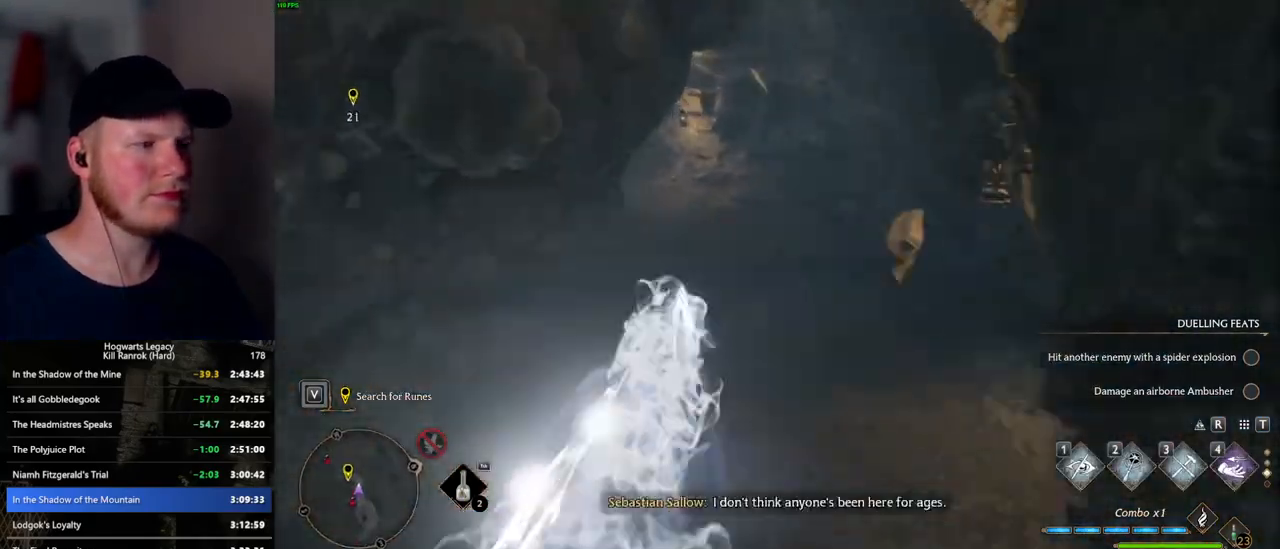
{"keys": ["space", "w"], "mouse": [], "events": [[334, "space", "down"]]}
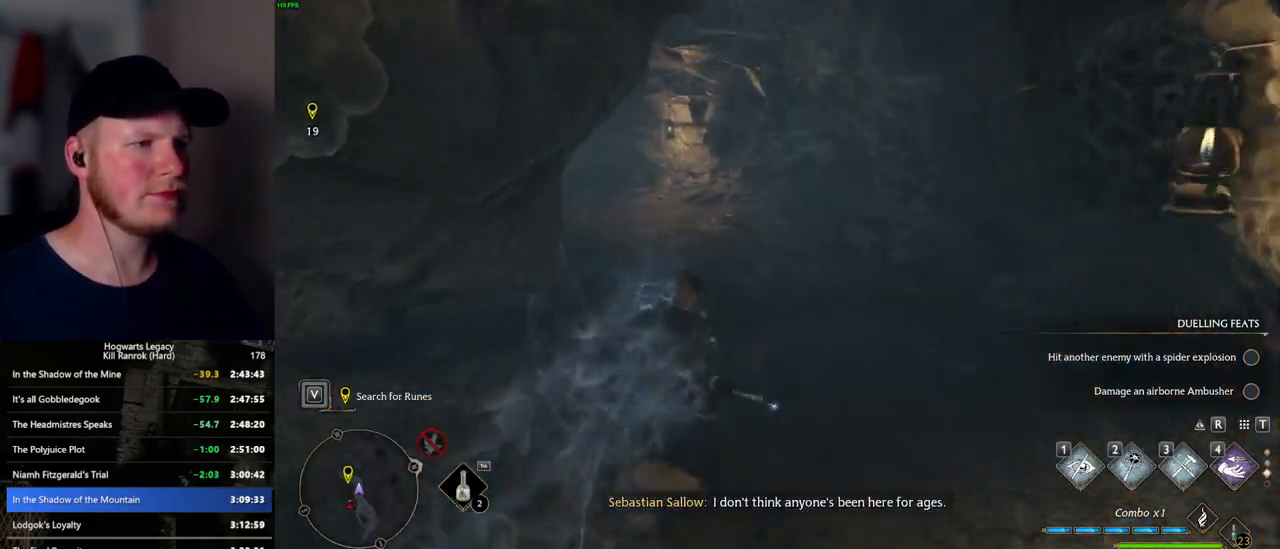
{"keys": ["w"], "mouse": [], "events": [[384, "space", "up"]]}
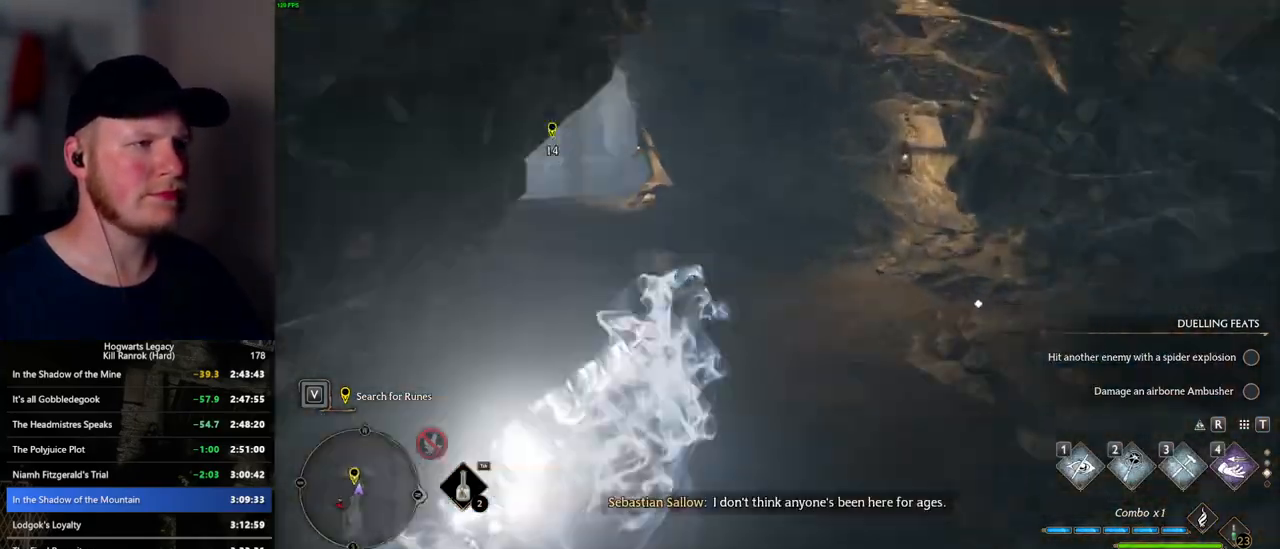
{"keys": ["w"], "mouse": [], "events": [[34, "1", "down"], [150, "1", "up"]]}
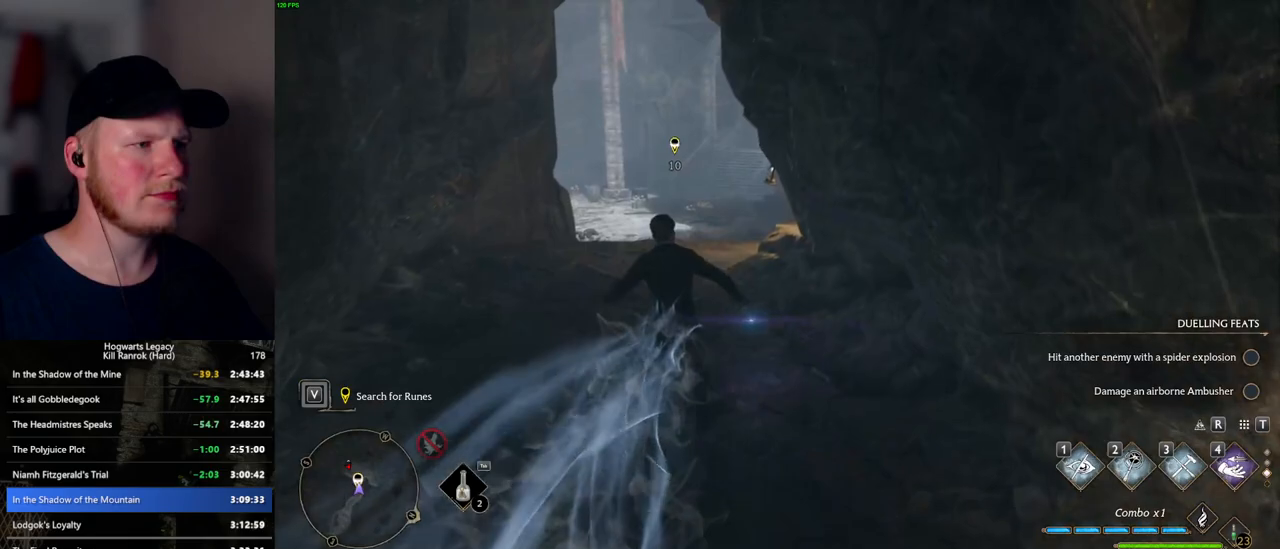
{"keys": ["w"], "mouse": [], "events": []}
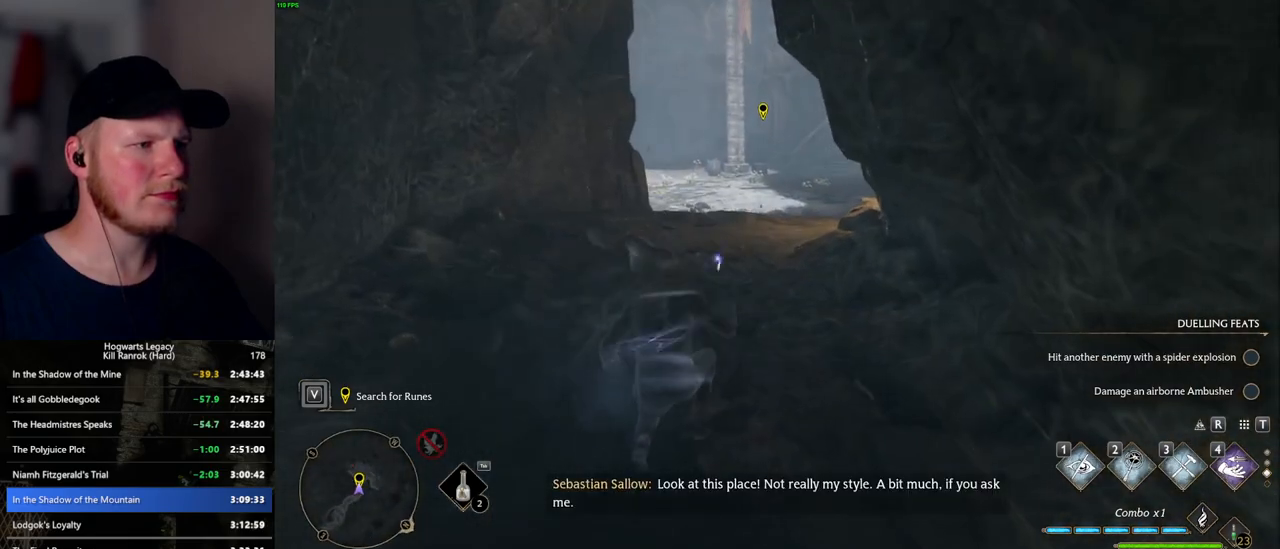
{"keys": ["space", "w"], "mouse": [], "events": [[234, "space", "down"]]}
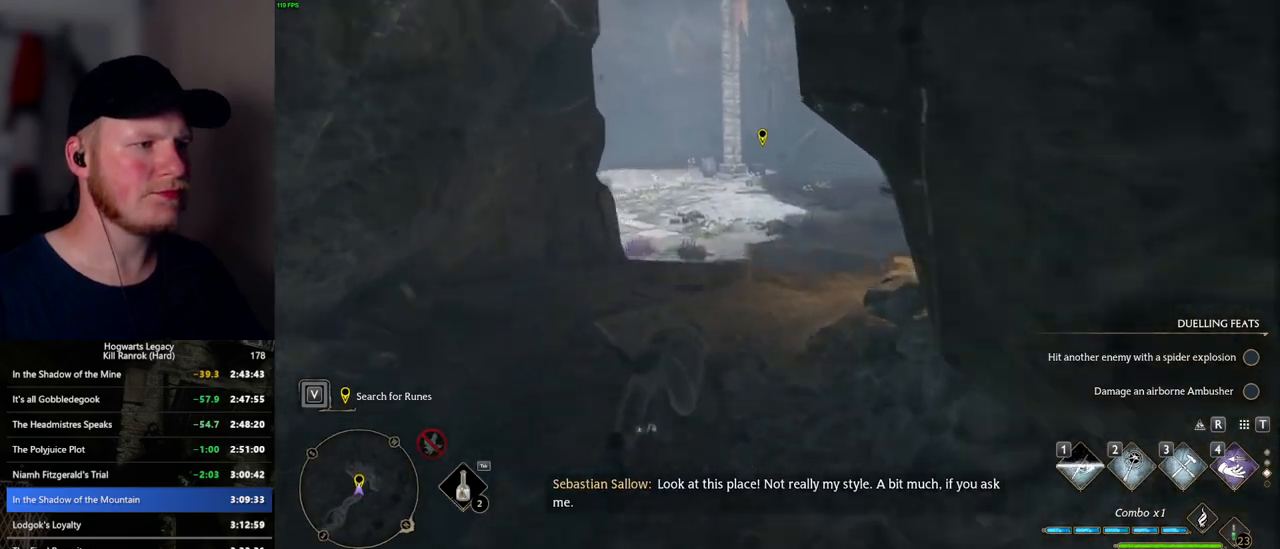
{"keys": ["w"], "mouse": [], "events": [[284, "space", "up"]]}
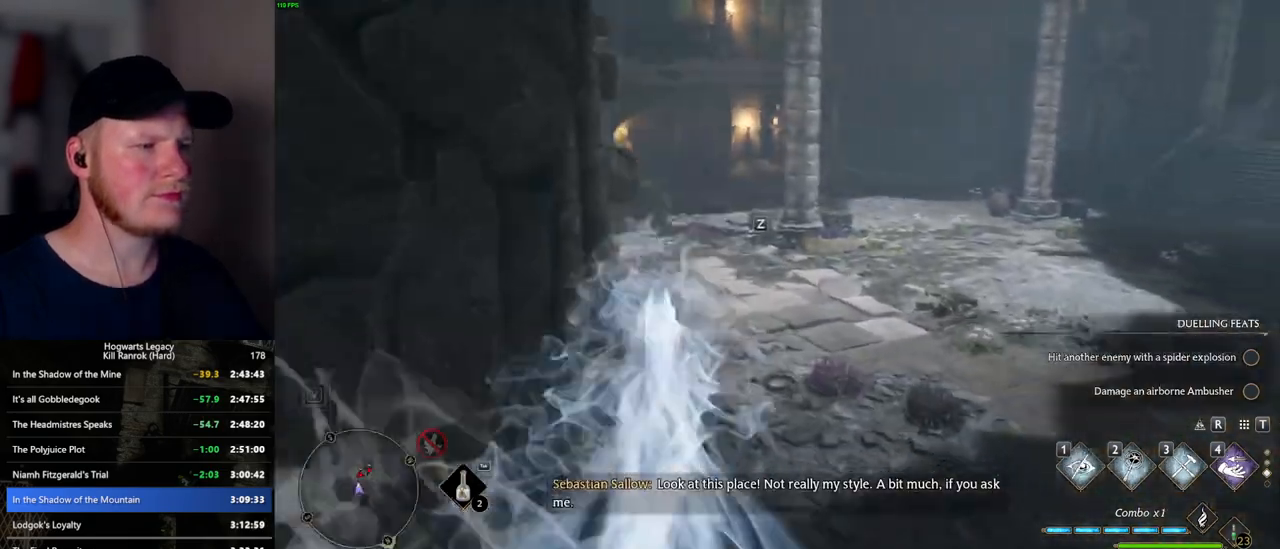
{"keys": ["space", "w"], "mouse": [], "events": [[350, "space", "down"]]}
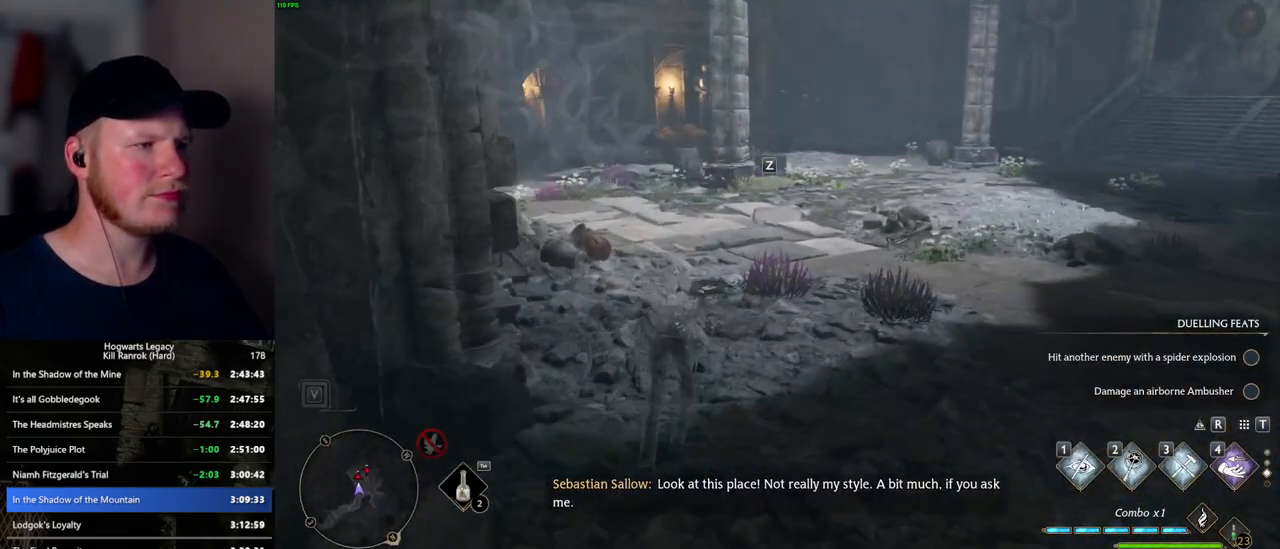
{"keys": ["w"], "mouse": [], "events": [[450, "space", "up"]]}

ACTIVITY: Pictures must be left out when the records are transcribed exactly.

WRITTEN SOLUTION:
{"keys": ["space", "w"], "mouse": [], "events": [[334, "space", "down"]]}
{"keys": ["w"], "mouse": [], "events": [[384, "space", "up"]]}
{"keys": ["w"], "mouse": [], "events": [[34, "1", "down"], [150, "1", "up"]]}
{"keys": ["w"], "mouse": [], "events": []}
{"keys": ["space", "w"], "mouse": [], "events": [[234, "space", "down"]]}
{"keys": ["w"], "mouse": [], "events": [[284, "space", "up"]]}
{"keys": ["space", "w"], "mouse": [], "events": [[350, "space", "down"]]}
{"keys": ["w"], "mouse": [], "events": [[450, "space", "up"]]}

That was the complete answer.